En sociologie qualitative, le profane et le pragmatique sont reconnus compétents en ce qui concerne la description de leur monde : la réalité sociale est définie par les acteurs sociaux eux- mêmes. L’heuristique de l’expérience est de découvrir ce qui est caché dans la pratique, comment est appréhendé le monde.

Mais pour rendre scientifique l’approche empirique des savoirs d’action, il faut les interpréter et les traduire par un travail herméneutique. Il s’agit d’accéder aux significations accordées par les membres aux évènements sociaux, pour comprendre le monde.

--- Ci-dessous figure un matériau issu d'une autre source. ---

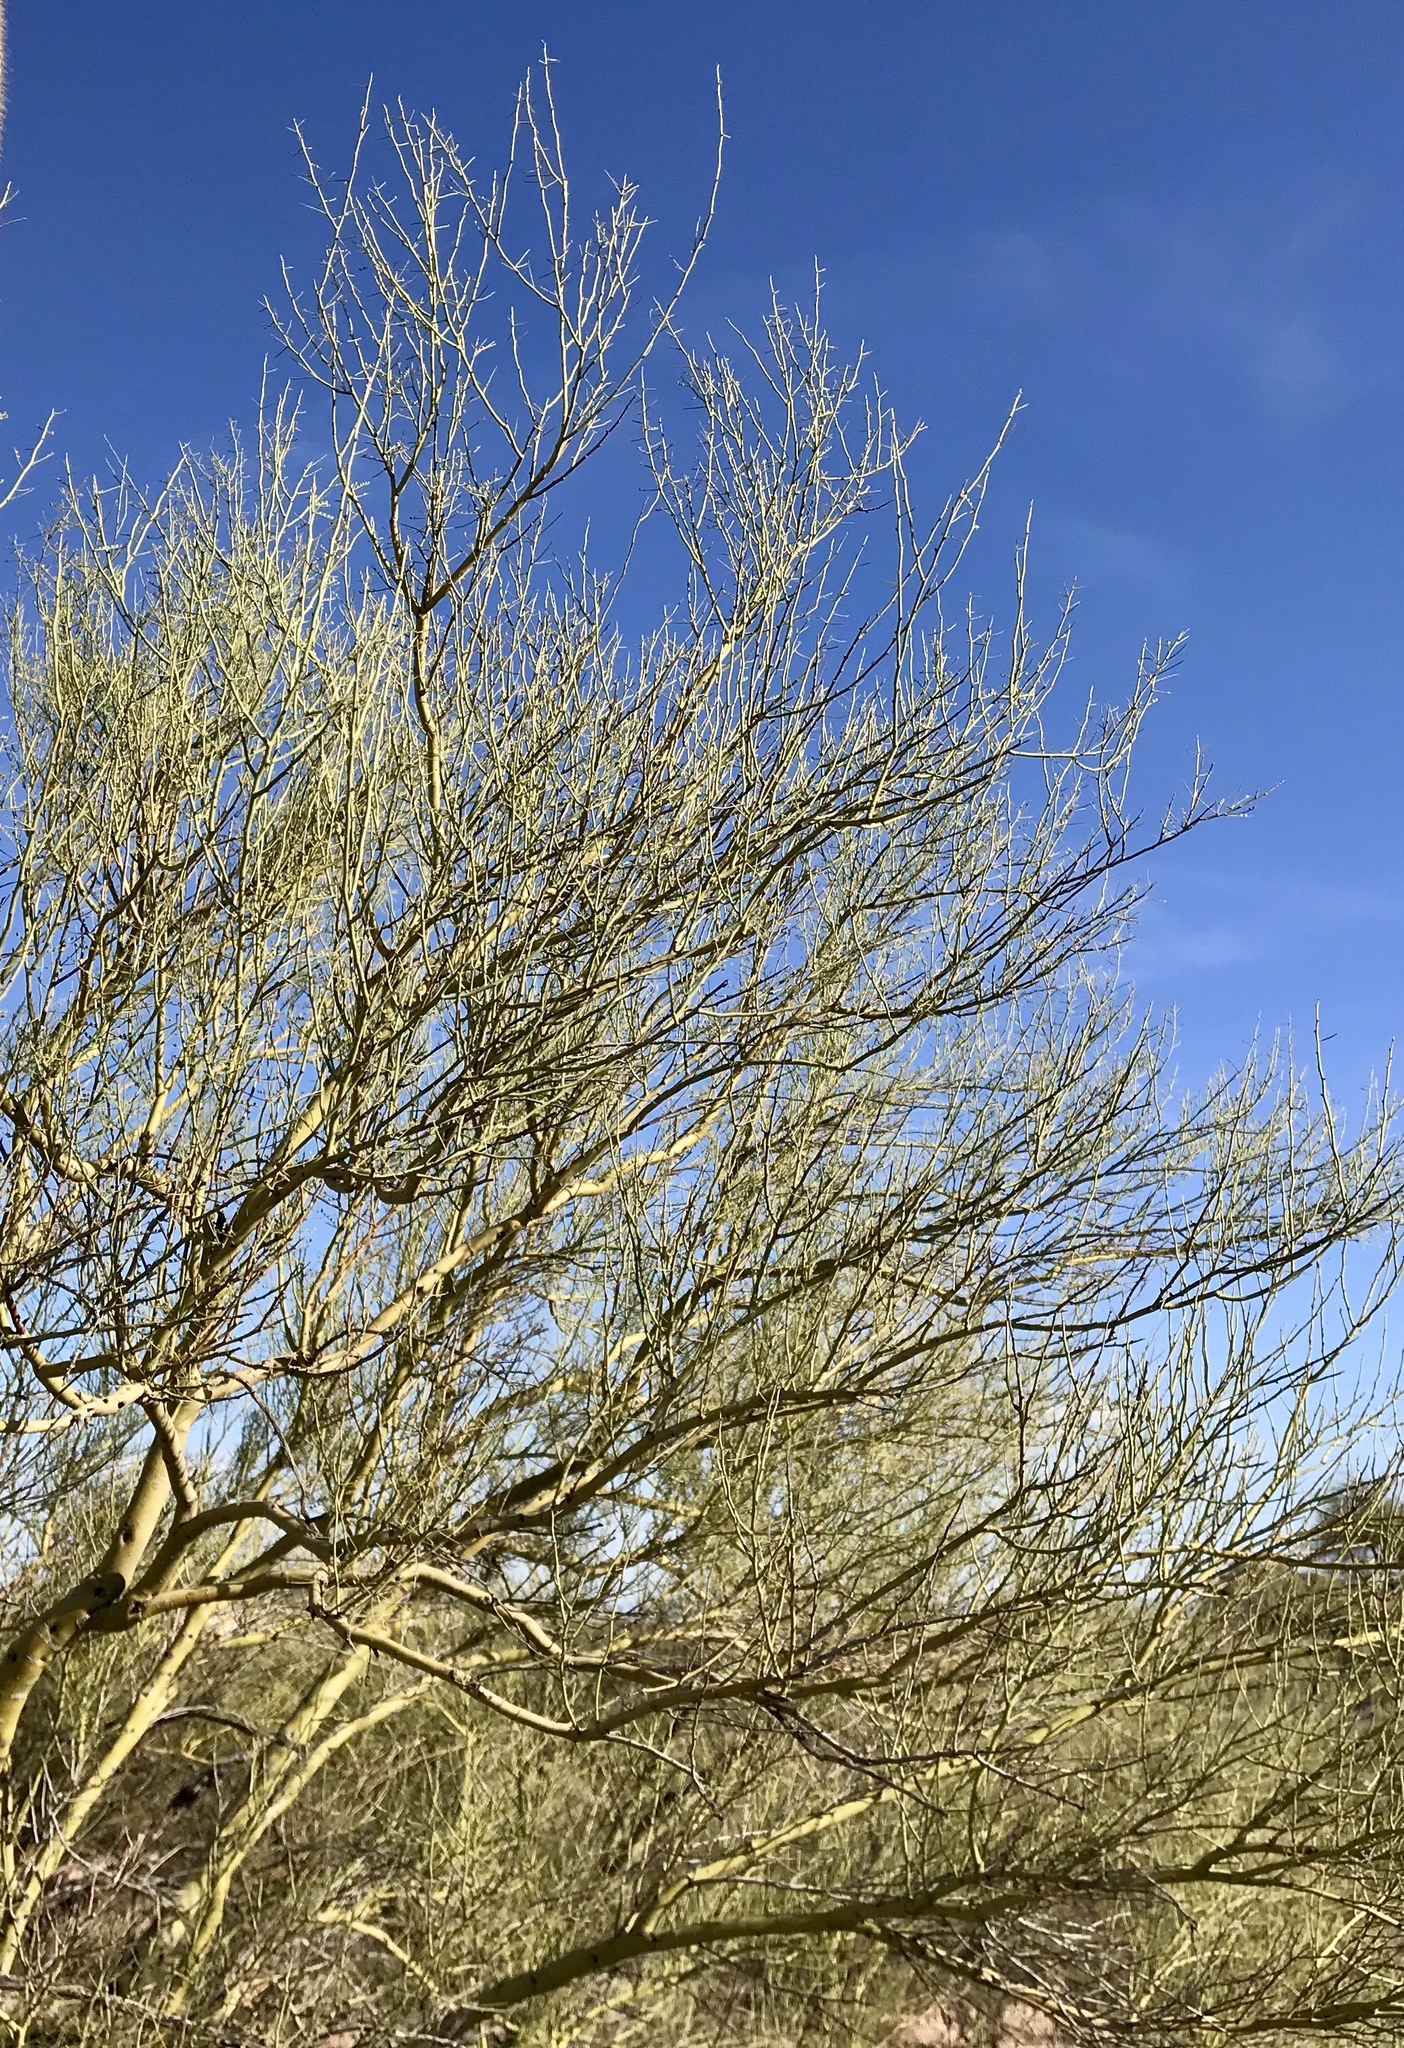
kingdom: Plantae
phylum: Tracheophyta
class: Magnoliopsida
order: Fabales
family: Fabaceae
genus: Parkinsonia
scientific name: Parkinsonia microphylla
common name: Yellow paloverde
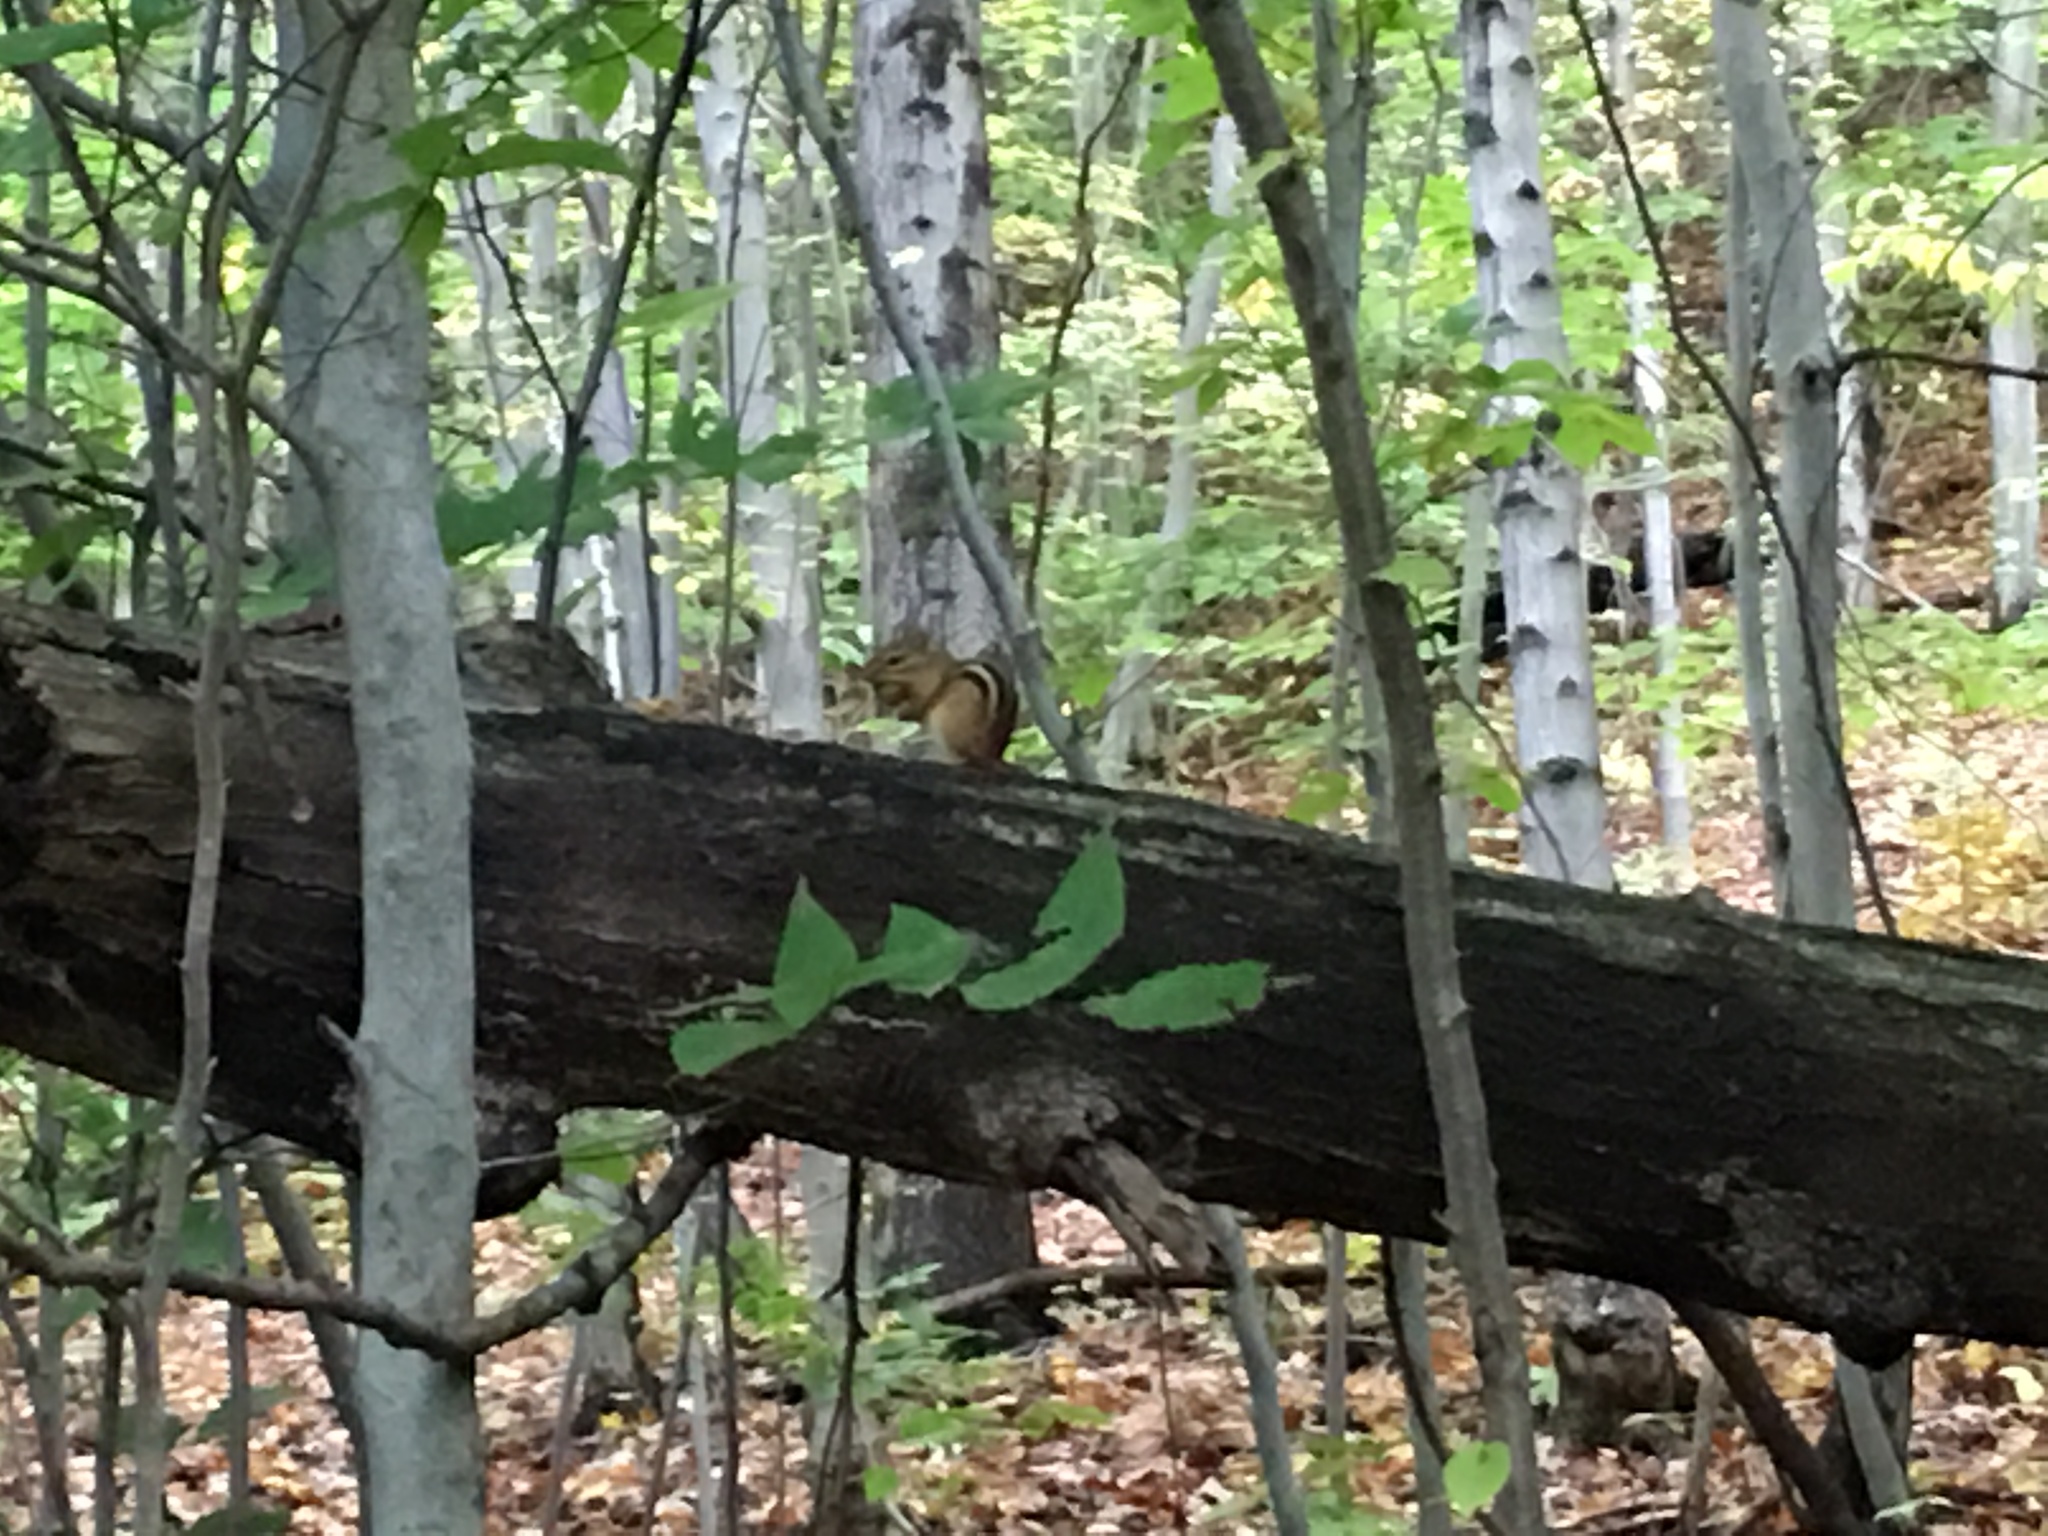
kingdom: Animalia
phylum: Chordata
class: Mammalia
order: Rodentia
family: Sciuridae
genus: Tamias
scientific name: Tamias striatus
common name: Eastern chipmunk
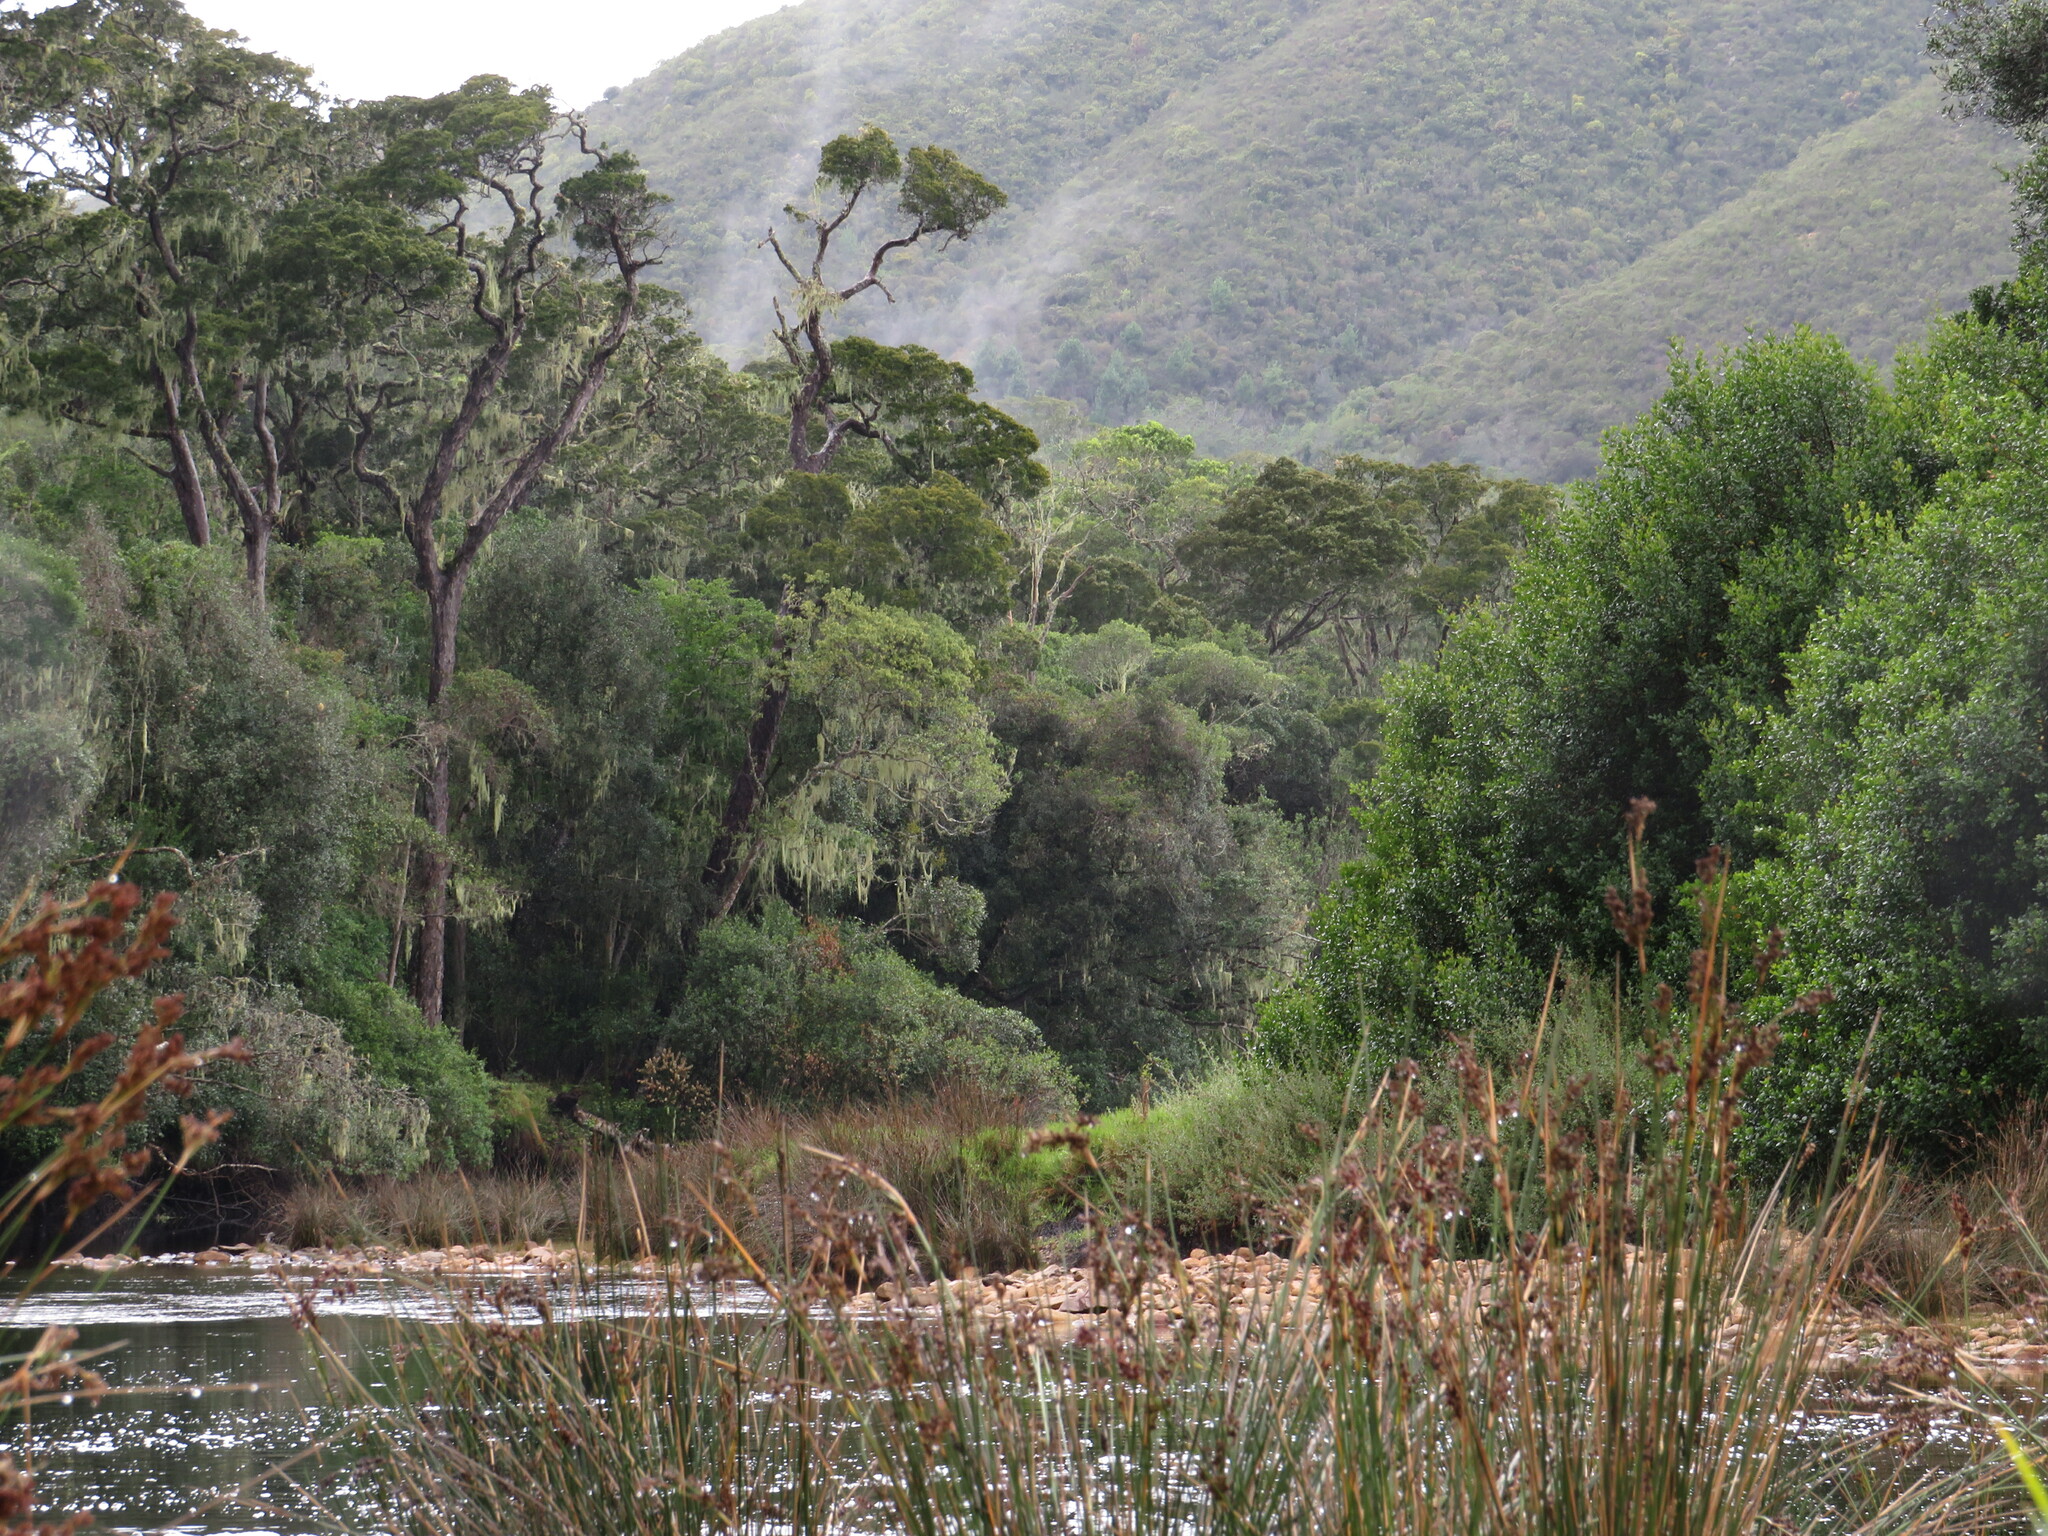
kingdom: Plantae
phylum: Tracheophyta
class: Pinopsida
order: Pinales
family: Podocarpaceae
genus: Afrocarpus
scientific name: Afrocarpus falcatus
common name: Bastard yellowwood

Cette recherche est un choix strictement personnel. Elle n’est en rien une commande de l’institution employeur, et donc le chercheur ne peut être soupçonné d’être source d’informations pour l’autorité et de contrôle. Elle n’est pas non plus un cadre d’observation expérimentale du cobaye. Dans le dispositif de travail d’observation, il n’y a pas de rituel de la négociation d’entrée autre que le rituel institué de présentation du formateur. Un statut est déjà acquis dans la situation, et celui de chercheur est annexe, accessoire ou clandestin.

La recherche est retransmise au fur et à mesure aux acteurs de la formation, et la construction de leur point de vue réactif est un savoir partagé sur leur identité professionnelle.